Janina Onuki
Não há dúvida de que a posse do Presidente argentino Néstor Kirchner abre novas perspectivas de diálogo para a criação de uma agenda de recuperação do Mercosul. De fato a ameaça – mesmo remota – de vitória do ex-presidente Carlos Menem criava constrangimentos prévios e inibia as perspectivas do bloco, derivada da desconfiança em relação à uma possível retomada das “relações carnais” com os Estados Unidos.
Kirchner e seu já nomeado Ministro das Relações Exteriores, Rafael Bielsa, têm insistido no Mercosul como prioridade da nova agenda externa e, insistido mais ainda no relacionamento bilateral com o Brasil.

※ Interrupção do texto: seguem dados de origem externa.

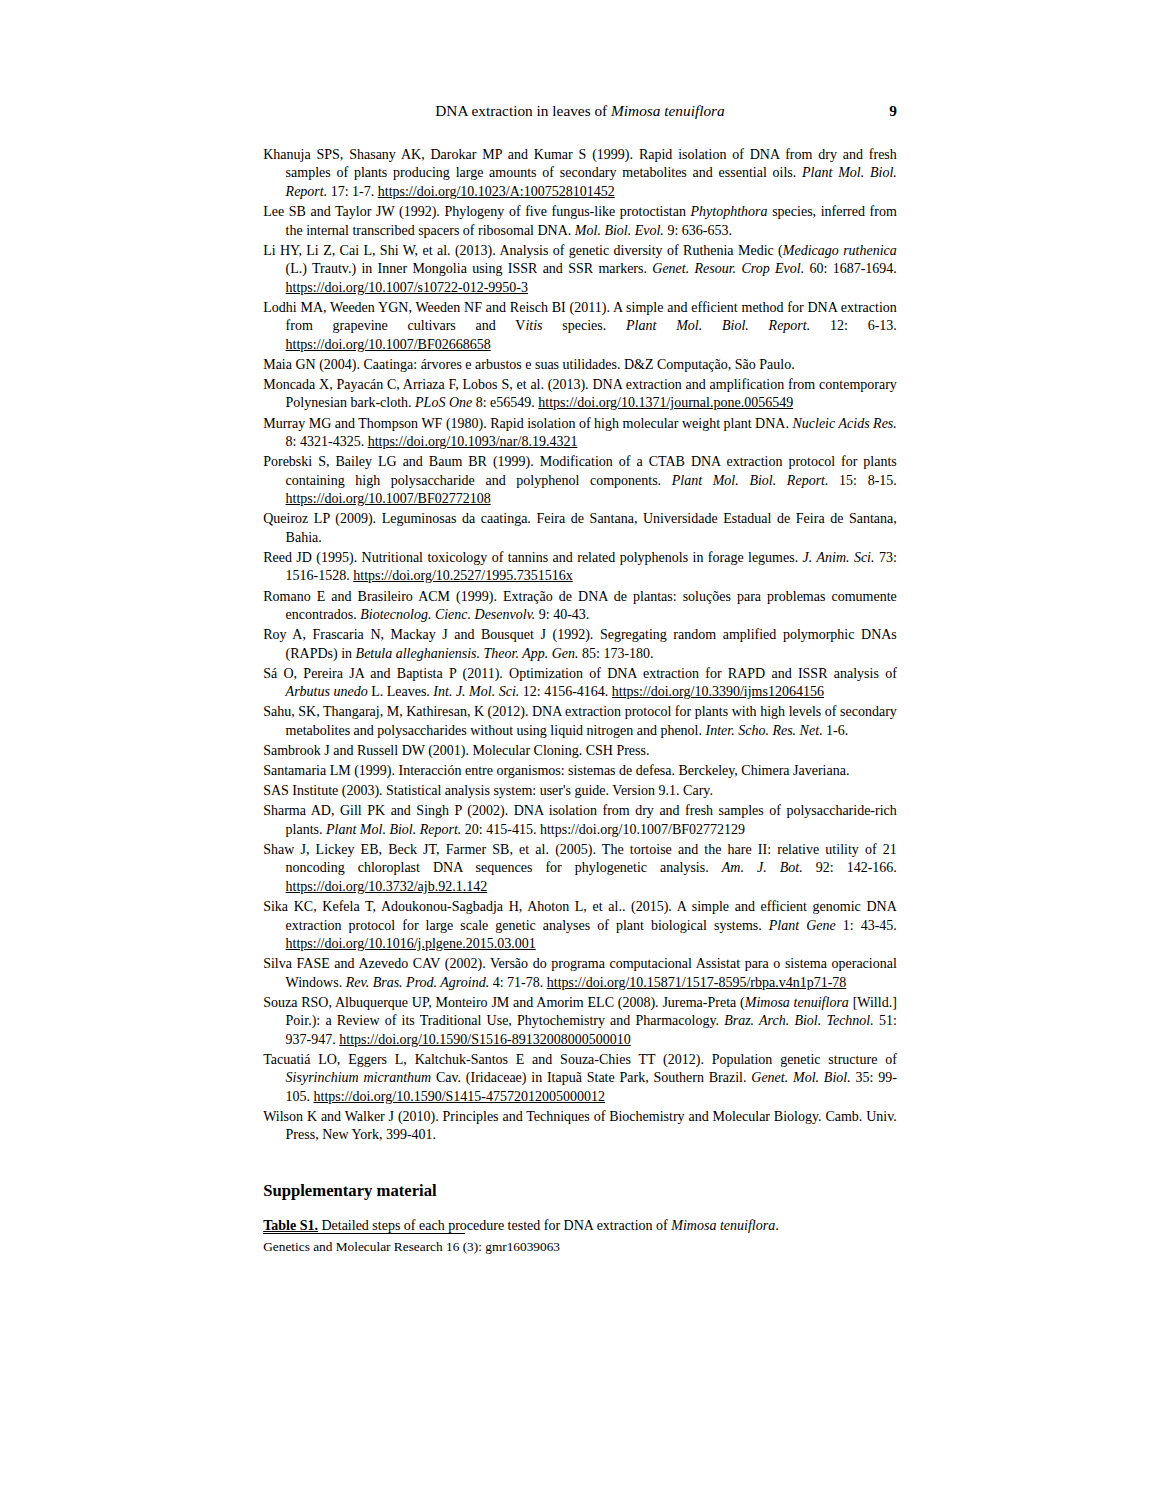DNA extraction in leaves of Mimosa tenuiflora 9
Khanuja SPS, Shasany AK, Darokar MP and Kumar S (1999). Rapid isolation of DNA from dry and fresh samples of plants producing large amounts of secondary metabolites and essential oils. Plant Mol. Biol. Report. 17: 1-7. https://doi.org/10.1023/A:1007528101452
Lee SB and Taylor JW (1992). Phylogeny of five fungus-like protoctistan Phytophthora species, inferred from the internal transcribed spacers of ribosomal DNA. Mol. Biol. Evol. 9: 636-653.
Li HY, Li Z, Cai L, Shi W, et al. (2013). Analysis of genetic diversity of Ruthenia Medic (Medicago ruthenica (L.) Trautv.) in Inner Mongolia using ISSR and SSR markers. Genet. Resour. Crop Evol. 60: 1687-1694. https://doi.org/10.1007/s10722-012-9950-3
Lodhi MA, Weeden YGN, Weeden NF and Reisch BI (2011). A simple and efficient method for DNA extraction from grapevine cultivars and Vitis species. Plant Mol. Biol. Report. 12: 6-13. https://doi.org/10.1007/BF02668658
Maia GN (2004). Caatinga: árvores e arbustos e suas utilidades. D&Z Computação, São Paulo.
Moncada X, Payacán C, Arriaza F, Lobos S, et al. (2013). DNA extraction and amplification from contemporary Polynesian bark-cloth. PLoS One 8: e56549. https://doi.org/10.1371/journal.pone.0056549
Murray MG and Thompson WF (1980). Rapid isolation of high molecular weight plant DNA. Nucleic Acids Res. 8: 4321-4325. https://doi.org/10.1093/nar/8.19.4321
Porebski S, Bailey LG and Baum BR (1999). Modification of a CTAB DNA extraction protocol for plants containing high polysaccharide and polyphenol components. Plant Mol. Biol. Report. 15: 8-15. https://doi.org/10.1007/BF02772108
Queiroz LP (2009). Leguminosas da caatinga. Feira de Santana, Universidade Estadual de Feira de Santana, Bahia.
Reed JD (1995). Nutritional toxicology of tannins and related polyphenols in forage legumes. J. Anim. Sci. 73: 1516-1528. https://doi.org/10.2527/1995.7351516x
Romano E and Brasileiro ACM (1999). Extração de DNA de plantas: soluções para problemas comumente encontrados. Biotecnolog. Cienc. Desenvolv. 9: 40-43.
Roy A, Frascaria N, Mackay J and Bousquet J (1992). Segregating random amplified polymorphic DNAs (RAPDs) in Betula alleghaniensis. Theor. App. Gen. 85: 173-180.
Sá O, Pereira JA and Baptista P (2011). Optimization of DNA extraction for RAPD and ISSR analysis of Arbutus unedo L. Leaves. Int. J. Mol. Sci. 12: 4156-4164. https://doi.org/10.3390/ijms12064156
Sahu, SK, Thangaraj, M, Kathiresan, K (2012). DNA extraction protocol for plants with high levels of secondary metabolites and polysaccharides without using liquid nitrogen and phenol. Inter. Scho. Res. Net. 1-6.
Sambrook J and Russell DW (2001). Molecular Cloning. CSH Press.
Santamaria LM (1999). Interacción entre organismos: sistemas de defesa. Berckeley, Chimera Javeriana.
SAS Institute (2003). Statistical analysis system: user's guide. Version 9.1. Cary.
Sharma AD, Gill PK and Singh P (2002). DNA isolation from dry and fresh samples of polysaccharide-rich plants. Plant Mol. Biol. Report. 20: 415-415. https://doi.org/10.1007/BF02772129
Shaw J, Lickey EB, Beck JT, Farmer SB, et al. (2005). The tortoise and the hare II: relative utility of 21 noncoding chloroplast DNA sequences for phylogenetic analysis. Am. J. Bot. 92: 142-166. https://doi.org/10.3732/ajb.92.1.142
Sika KC, Kefela T, Adoukonou-Sagbadja H, Ahoton L, et al.. (2015). A simple and efficient genomic DNA extraction protocol for large scale genetic analyses of plant biological systems. Plant Gene 1: 43-45. https://doi.org/10.1016/j.plgene.2015.03.001
Silva FASE and Azevedo CAV (2002). Versão do programa computacional Assistat para o sistema operacional Windows. Rev. Bras. Prod. Agroind. 4: 71-78. https://doi.org/10.15871/1517-8595/rbpa.v4n1p71-78
Souza RSO, Albuquerque UP, Monteiro JM and Amorim ELC (2008). Jurema-Preta (Mimosa tenuiflora [Willd.] Poir.): a Review of its Traditional Use, Phytochemistry and Pharmacology. Braz. Arch. Biol. Technol. 51: 937-947. https://doi.org/10.1590/S1516-89132008000500010
Tacuatiá LO, Eggers L, Kaltchuk-Santos E and Souza-Chies TT (2012). Population genetic structure of Sisyrinchium micranthum Cav. (Iridaceae) in Itapuã State Park, Southern Brazil. Genet. Mol. Biol. 35: 99-105. https://doi.org/10.1590/S1415-47572012005000012
Wilson K and Walker J (2010). Principles and Techniques of Biochemistry and Molecular Biology. Camb. Univ. Press, New York, 399-401.
Supplementary material
Table S1. Detailed steps of each procedure tested for DNA extraction of Mimosa tenuiflora.
Genetics and Molecular Research 16 (3): gmr16039063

Entretanto, ainda é cedo para comemorar. Apenas a vitória de Kirchner é um indicativo muito fraco para correr (de novo) o risco de se falar do “bloco Mercosul”. A revitalização do Mercosul depende muito mais do Brasil do que de uma atuação conjunta dos quatro países.

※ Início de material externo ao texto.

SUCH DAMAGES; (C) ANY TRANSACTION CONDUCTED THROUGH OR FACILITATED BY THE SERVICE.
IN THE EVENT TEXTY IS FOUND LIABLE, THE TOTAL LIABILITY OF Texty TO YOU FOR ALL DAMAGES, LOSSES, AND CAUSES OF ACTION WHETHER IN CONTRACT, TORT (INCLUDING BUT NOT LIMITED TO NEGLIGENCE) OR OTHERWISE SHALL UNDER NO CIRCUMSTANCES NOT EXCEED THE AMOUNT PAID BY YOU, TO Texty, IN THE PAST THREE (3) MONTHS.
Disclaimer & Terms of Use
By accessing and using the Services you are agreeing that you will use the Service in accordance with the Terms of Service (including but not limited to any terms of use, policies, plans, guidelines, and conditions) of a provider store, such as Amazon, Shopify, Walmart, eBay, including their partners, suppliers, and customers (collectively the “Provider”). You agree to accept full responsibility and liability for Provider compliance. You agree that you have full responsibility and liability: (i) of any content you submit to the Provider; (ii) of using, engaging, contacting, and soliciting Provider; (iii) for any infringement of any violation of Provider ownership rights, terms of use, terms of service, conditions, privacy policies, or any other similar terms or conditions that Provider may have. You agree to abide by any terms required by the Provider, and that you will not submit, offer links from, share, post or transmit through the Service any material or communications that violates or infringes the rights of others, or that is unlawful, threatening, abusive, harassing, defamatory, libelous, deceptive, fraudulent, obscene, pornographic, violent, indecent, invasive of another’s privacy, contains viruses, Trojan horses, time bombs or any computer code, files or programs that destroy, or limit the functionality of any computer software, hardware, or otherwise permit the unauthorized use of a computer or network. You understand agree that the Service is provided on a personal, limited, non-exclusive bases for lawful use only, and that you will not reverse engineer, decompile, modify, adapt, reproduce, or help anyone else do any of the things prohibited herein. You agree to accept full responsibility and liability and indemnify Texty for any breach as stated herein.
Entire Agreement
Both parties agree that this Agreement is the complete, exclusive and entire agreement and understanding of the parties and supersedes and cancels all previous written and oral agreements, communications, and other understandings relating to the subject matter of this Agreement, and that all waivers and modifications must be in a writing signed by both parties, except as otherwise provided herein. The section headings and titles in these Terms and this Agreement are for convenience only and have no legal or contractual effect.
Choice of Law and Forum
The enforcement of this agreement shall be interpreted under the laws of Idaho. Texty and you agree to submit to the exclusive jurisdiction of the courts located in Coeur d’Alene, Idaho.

A imagem positiva de Lula, e o discurso da liderança do Brasil, parece empolgar nossos parceiros sul-americanos e, particularmente a Argentina. Isso porque a Argentina não tem uma agenda de política externa consolidada. A “prioridade” atribuída ao Mercosul indica mais uma falta de opção do que propriamente uma postura propositiva. O discurso de campanha de Kirchner se pautou na oposição ao modelo de política externa adotado durante o governo Menem.
Apoiar a liderança do Brasil agora parece ser a melhor alternativa de não se isolar do mundo e eliminar um ponto da complexa agenda que Kirchner tem pela frente. Além disso, a integração com o Brasil aumenta a legitimidade do próprio Presidente junto à população argentina, e pegar carona com o Brasil nas negociações internacionais em curso, não deixa de ser uma boa estratégia para um país que ainda está submetido às condicionalidades do FMI.
O desafio que o novo presidente argentino vai enfrentar nos próximos meses internamente vai testar a sua legitimidade – que Menem o impediu de conquistar no segundo turno. Embora a crise tenha sido razoavelmente controlada, Kirchner tem diante de si, todos os problemas estruturais de um sistema político que não concluiu a transição para a democracia. Diante disso, para a Argentina, a melhor postura é apoiar a liderança do Brasil.
Mas, nos últimos anos, o Mercosul sofreu impactos de crises externas e intra-bloco (sobretudo com o aumento dos conflitos comerciais, e a indefinição de regras institucionais para solucioná-los). Além disso, a crise em que mergulhou a Argentina e a incerteza sobre as eleições no Brasil no ano passado (que foram polarizadas no tema da política externa), reduziram o Mercosul a um processo sem agenda de negociação.
Por essas razões, a revitalização do bloco depende mais do direcionamento que o Brasil está disposto a dar e do que temos a oferecer para nossos parceiros. É preciso ter clareza de que não podemos usar o Mercosul simplesmente como instrumento político para adiar outras agendas de negociações internacionais, mesmo porque essa tática pode não ser mais tão eficaz (vide as declarações de Zoellick, descartando um possível acordo 4+1, proposto pelo governo brasileiro).
Mas é de se esperar que o investimento a ser feito na integração regional gere um ativo político para o Brasil, ao ser combinado com outras agendas de negociação bilateral e no âmbito multilateral. Se quisermos consolidar nossa liderança regional, reativar o Mercosul é fundamental, e este é o melhor momento. Mas é preciso ter clareza de que a Argentina tem pouco a nos oferecer, e que o processo de integração é, em si, um custo que o Brasil terá de assumir.
Janina Onuki é professora de Relações Internacionais da PUC-SP, diretora do Centro de Estudos das Negociações Internacionais (CAENI) e vice-presidente do Fórum Universitário Mercosul.
fonte: Artigo publicado no Boletim da Prospectiva Consultoria. Maio 2003.